In the data below, find each line carrying the string "Deep" and copy it out.

The records START

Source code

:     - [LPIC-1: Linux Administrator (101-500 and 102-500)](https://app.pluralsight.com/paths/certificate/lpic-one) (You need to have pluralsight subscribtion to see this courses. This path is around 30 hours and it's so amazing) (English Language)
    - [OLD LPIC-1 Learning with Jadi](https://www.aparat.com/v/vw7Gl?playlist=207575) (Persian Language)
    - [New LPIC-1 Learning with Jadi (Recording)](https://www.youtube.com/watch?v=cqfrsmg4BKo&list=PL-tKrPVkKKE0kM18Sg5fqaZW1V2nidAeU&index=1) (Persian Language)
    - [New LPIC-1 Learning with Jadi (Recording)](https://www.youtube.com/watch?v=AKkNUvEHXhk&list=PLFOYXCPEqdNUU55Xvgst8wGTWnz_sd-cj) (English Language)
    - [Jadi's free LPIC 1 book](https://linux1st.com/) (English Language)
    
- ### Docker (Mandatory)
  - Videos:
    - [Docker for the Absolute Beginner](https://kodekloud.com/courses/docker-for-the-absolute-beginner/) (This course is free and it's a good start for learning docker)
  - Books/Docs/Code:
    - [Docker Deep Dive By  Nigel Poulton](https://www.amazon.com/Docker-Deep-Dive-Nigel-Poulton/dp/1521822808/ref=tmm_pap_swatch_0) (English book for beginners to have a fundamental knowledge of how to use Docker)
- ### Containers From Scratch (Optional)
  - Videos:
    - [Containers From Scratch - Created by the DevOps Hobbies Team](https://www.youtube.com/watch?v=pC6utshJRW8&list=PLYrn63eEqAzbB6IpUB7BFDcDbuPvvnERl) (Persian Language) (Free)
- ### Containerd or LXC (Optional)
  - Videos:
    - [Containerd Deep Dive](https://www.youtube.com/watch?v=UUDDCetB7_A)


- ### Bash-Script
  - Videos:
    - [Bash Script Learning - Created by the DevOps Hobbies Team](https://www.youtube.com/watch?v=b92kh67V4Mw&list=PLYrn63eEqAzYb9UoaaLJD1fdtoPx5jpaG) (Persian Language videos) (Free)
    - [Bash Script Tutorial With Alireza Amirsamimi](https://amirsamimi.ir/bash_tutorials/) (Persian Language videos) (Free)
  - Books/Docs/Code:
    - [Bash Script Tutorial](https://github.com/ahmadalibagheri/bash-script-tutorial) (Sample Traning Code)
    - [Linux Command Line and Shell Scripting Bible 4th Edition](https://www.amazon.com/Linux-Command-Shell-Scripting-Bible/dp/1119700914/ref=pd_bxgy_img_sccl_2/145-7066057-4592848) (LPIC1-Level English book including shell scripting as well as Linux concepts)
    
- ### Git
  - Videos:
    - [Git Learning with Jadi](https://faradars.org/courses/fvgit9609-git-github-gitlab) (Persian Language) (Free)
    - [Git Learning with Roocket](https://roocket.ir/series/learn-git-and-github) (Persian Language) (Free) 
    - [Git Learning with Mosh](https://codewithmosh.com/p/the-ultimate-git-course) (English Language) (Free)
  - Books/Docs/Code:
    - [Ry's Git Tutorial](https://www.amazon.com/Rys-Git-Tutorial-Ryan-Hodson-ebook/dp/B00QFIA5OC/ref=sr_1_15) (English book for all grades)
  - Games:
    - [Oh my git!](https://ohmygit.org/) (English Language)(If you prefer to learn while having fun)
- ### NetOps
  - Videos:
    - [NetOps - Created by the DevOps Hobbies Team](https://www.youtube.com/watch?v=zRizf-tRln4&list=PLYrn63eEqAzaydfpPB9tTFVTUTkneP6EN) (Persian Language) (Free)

The records END

■ **Response to this task**:
    - [Docker Deep Dive By  Nigel Poulton](https://www.amazon.com/Docker-Deep-Dive-Nigel-Poulton/dp/1521822808/ref=tmm_pap_swatch_0) (English book for beginners to have a fundamental knowledge of how to use Docker)
    - [Containerd Deep Dive](https://www.youtube.com/watch?v=UUDDCetB7_A)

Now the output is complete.